Declan Joseph O'Scanlon Jr. (born June 9, 1963) is an American politician who has served in the New Jersey Senate since 2018, representing the 13th Legislative District. A member of the Republican Party, he previously served in the New Jersey General Assembly from 2012 to 2018. Prior to the 2011 redistricting, O'Scanlon represented the 12th Legislative District in the Assembly from 2008 to 2012.

Early life 
O'Scanlon was born in Marlboro Township and resides in Little Silver. He served on the Little Silver Borough Council from 1994 to 2007 and also served as the borough's police commissioner. O'Scanlon graduated with dual bachelor's degrees from Monmouth University (a BA and a BS), majoring in Psychology and Finance. He is the chief executive officer of FSD Enterprises LLC of Red Bank. The company is a wireless telecommunications consulting and public relations firm he founded in 1995. FSD specializes in helping bring together elected officials and wireless industry representatives to promote mutually agreeable solutions to wireless infrastructure siting. FSD's areas of expertise include municipal wireless ordinance construction, current wireless technology and future trends and municipal bidding for wireless infrastructure locations.

New Jersey Assembly 
Running together with Jennifer Beck, O'Scanlon lost the very close Assembly election held on November 8, 2005. As of December 6, 2005, Beck was declared winner of one of the seats, and was the top vote getter in the District with 31,421 votes. Freshman Democratic Assemblyman Michael J. Panter won re-election with 30,473 votes, narrowly edging O'Scanlon, who had 30,400 votes, just 73 fewer than Panter. One-term incumbent Robert Lewis Morgan lost his bid for re-election, coming in fourth with 30,257 votes. In a partial rematch of 2005, O'Scanlon and his Republican running mate Caroline Casagrande defeated incumbent Panter and future Monmouth County Freeholder Amy Mallet in the 2007 General Assembly election. O'Scanlon and Casagrande received 25.6% and 25.5% of the vote respectively while Panter and Mallet got 25.0% and 23.9% respectively. O'Scanlon is known for advocating the improvement for drivers who travel on the state's roads. He was staunchly opposed to the state's red light camera program and has proposed legislation to increase fines for those caught misusing passing lanes, increasing the state's speed limit, and removing the state ban on self-service gas stations.

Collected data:
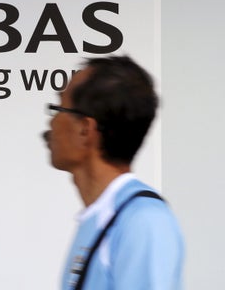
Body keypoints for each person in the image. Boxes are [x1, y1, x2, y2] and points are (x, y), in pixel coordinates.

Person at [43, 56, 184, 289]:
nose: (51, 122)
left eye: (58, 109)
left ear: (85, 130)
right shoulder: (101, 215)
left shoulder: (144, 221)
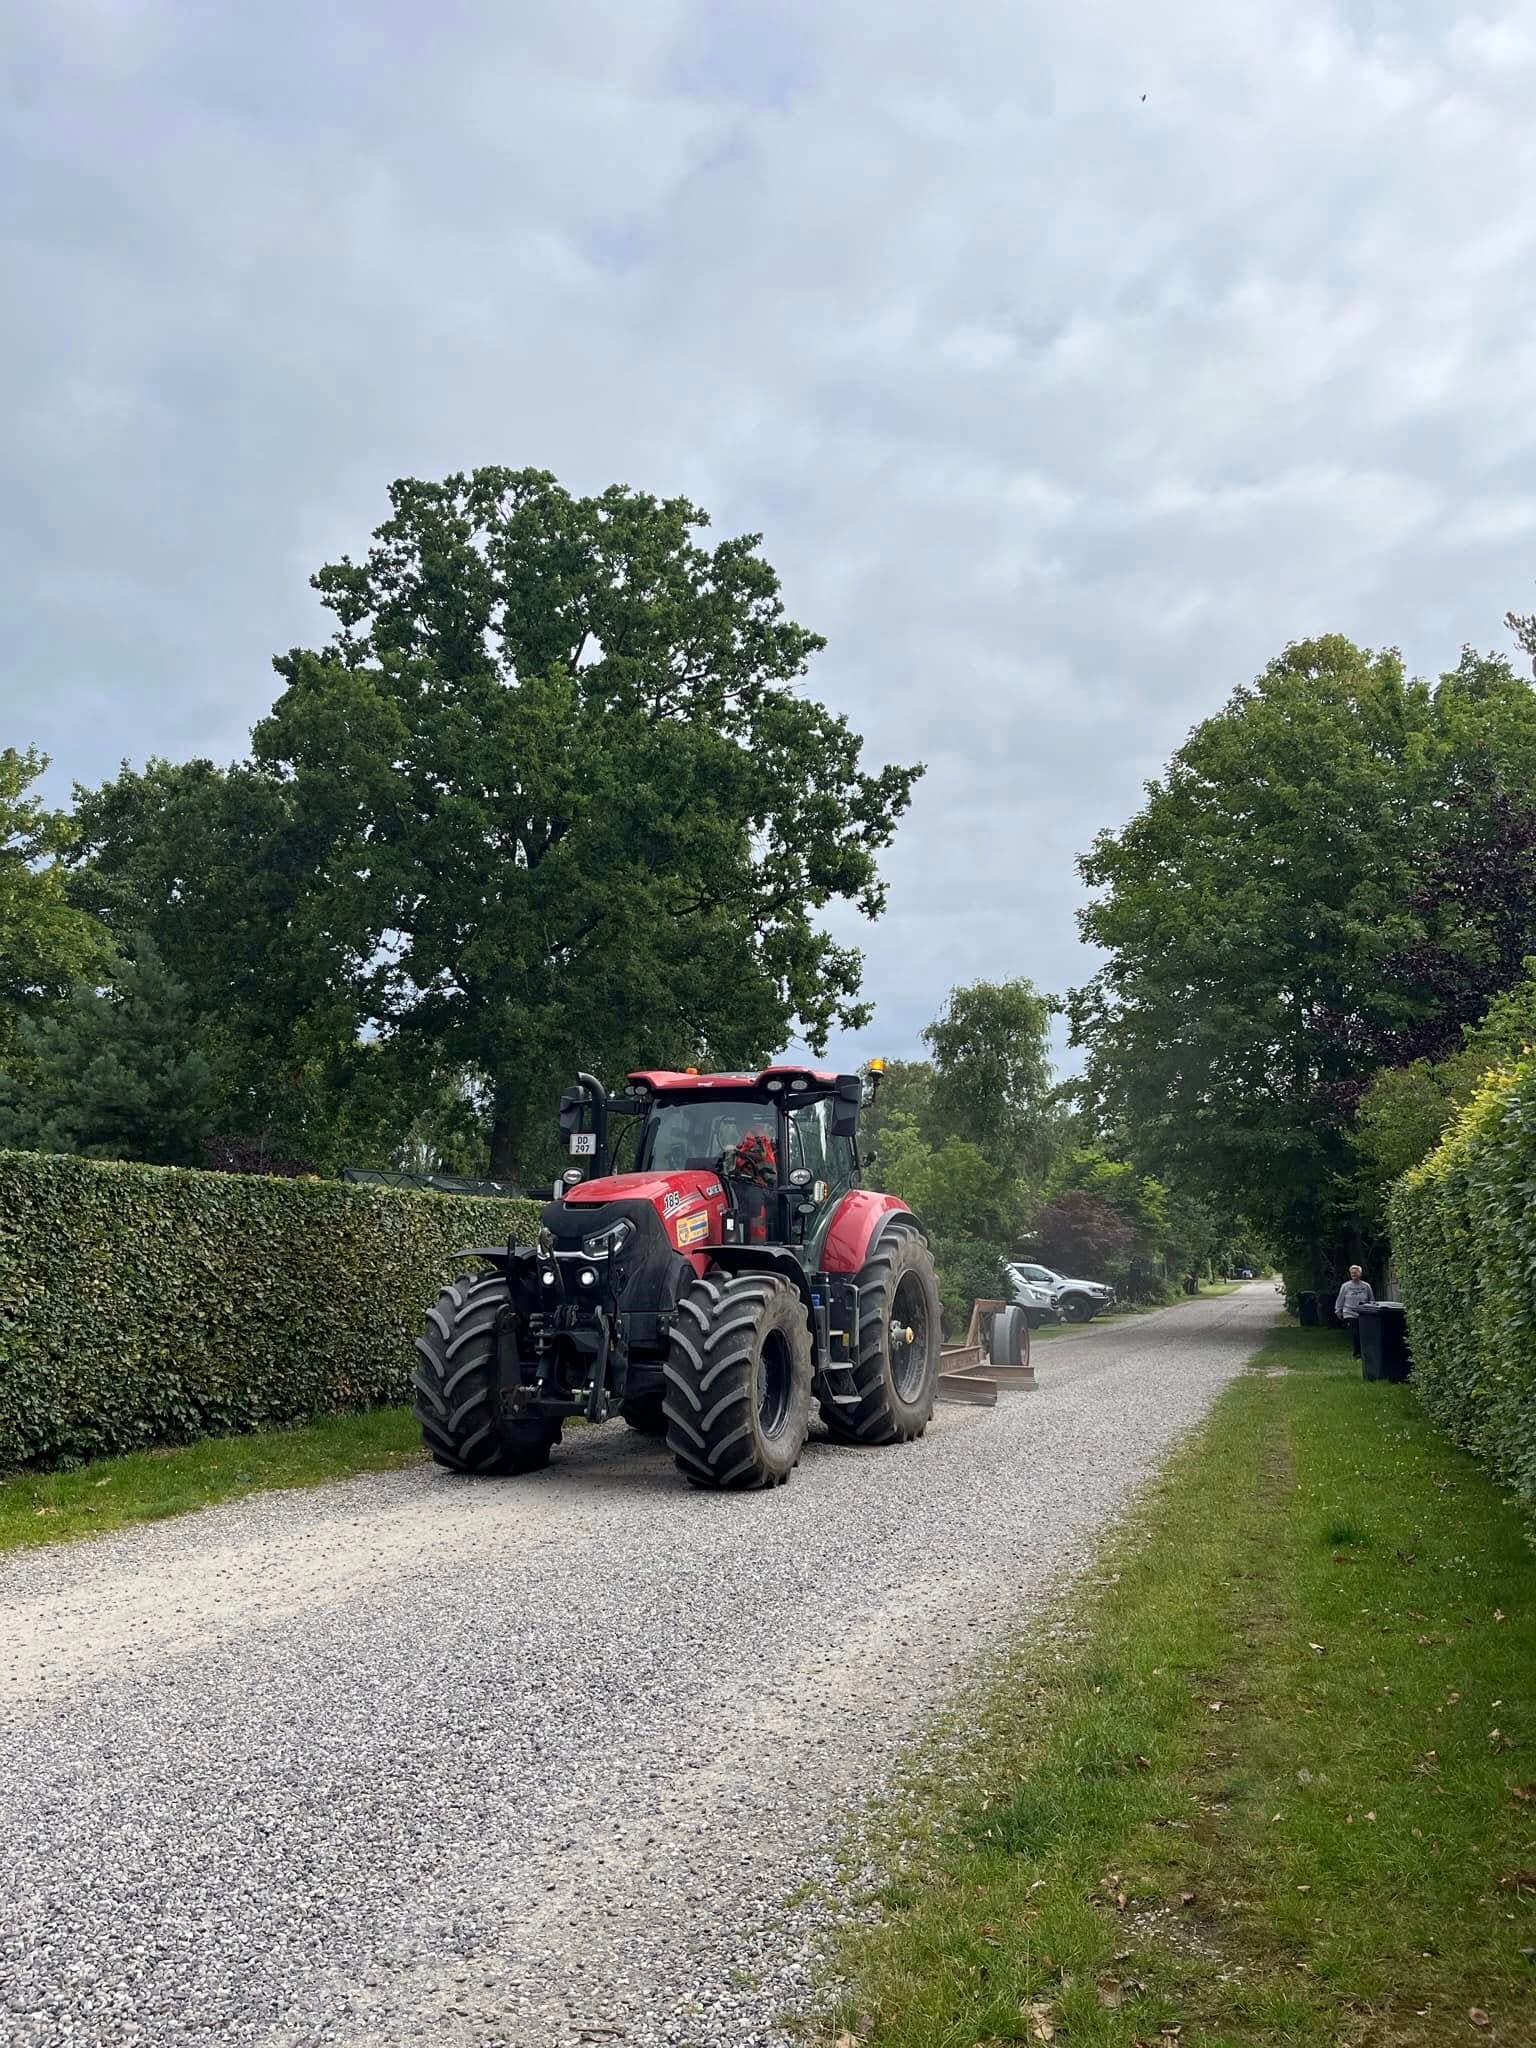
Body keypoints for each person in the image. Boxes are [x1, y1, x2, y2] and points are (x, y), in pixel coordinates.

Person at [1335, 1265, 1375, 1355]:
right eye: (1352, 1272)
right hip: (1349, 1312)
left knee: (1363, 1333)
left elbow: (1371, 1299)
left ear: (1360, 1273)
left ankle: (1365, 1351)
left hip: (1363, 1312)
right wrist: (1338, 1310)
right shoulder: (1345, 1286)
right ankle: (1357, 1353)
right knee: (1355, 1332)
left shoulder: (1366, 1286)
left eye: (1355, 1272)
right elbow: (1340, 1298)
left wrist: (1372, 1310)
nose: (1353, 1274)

* * *

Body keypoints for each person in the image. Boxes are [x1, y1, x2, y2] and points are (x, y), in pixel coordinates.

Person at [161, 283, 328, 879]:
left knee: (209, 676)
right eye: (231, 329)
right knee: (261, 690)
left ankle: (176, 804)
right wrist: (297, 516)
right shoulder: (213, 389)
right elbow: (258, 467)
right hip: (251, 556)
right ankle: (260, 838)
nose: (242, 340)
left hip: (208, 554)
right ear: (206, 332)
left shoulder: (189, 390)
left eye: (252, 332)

==

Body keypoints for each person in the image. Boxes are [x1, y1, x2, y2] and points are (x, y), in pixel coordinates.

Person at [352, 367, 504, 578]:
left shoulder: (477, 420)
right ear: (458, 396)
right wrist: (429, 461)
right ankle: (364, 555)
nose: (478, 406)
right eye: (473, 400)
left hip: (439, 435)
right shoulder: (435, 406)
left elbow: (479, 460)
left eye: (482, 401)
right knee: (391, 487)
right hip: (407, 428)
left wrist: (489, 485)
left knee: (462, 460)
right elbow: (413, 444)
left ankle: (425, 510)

Assignment 1:
Answer these questions using the O'Scanlon biography:
(a) In what year did O'Scanlon found FSD Enterprises LLC?
(b) How many votes did Jennifer Beck receive in the 2005 Assembly election?
(c) Since what year has O'Scanlon served in the New Jersey Senate?
Assignment 2: Rename "Legislative District" to "Legislative Constituency" as you write out the passage of the O'Scanlon biography starting with "Declan Joseph O'Scanlon" and going on through "2008 to 2012.".
The rows have no connection to the O'Scanlon biography.

Result 1:
(a) 1995
(b) 31,421
(c) 2018

Result 2:
Declan Joseph O'Scanlon Jr. (born June 9, 1963) is an American politician who has served in the New Jersey Senate since 2018, representing the 13th Legislative Constituency. A member of the Republican Party, he previously served in the New Jersey General Assembly from 2012 to 2018. Prior to the 2011 redistricting, O'Scanlon represented the 12th Legislative Constituency in the Assembly from 2008 to 2012.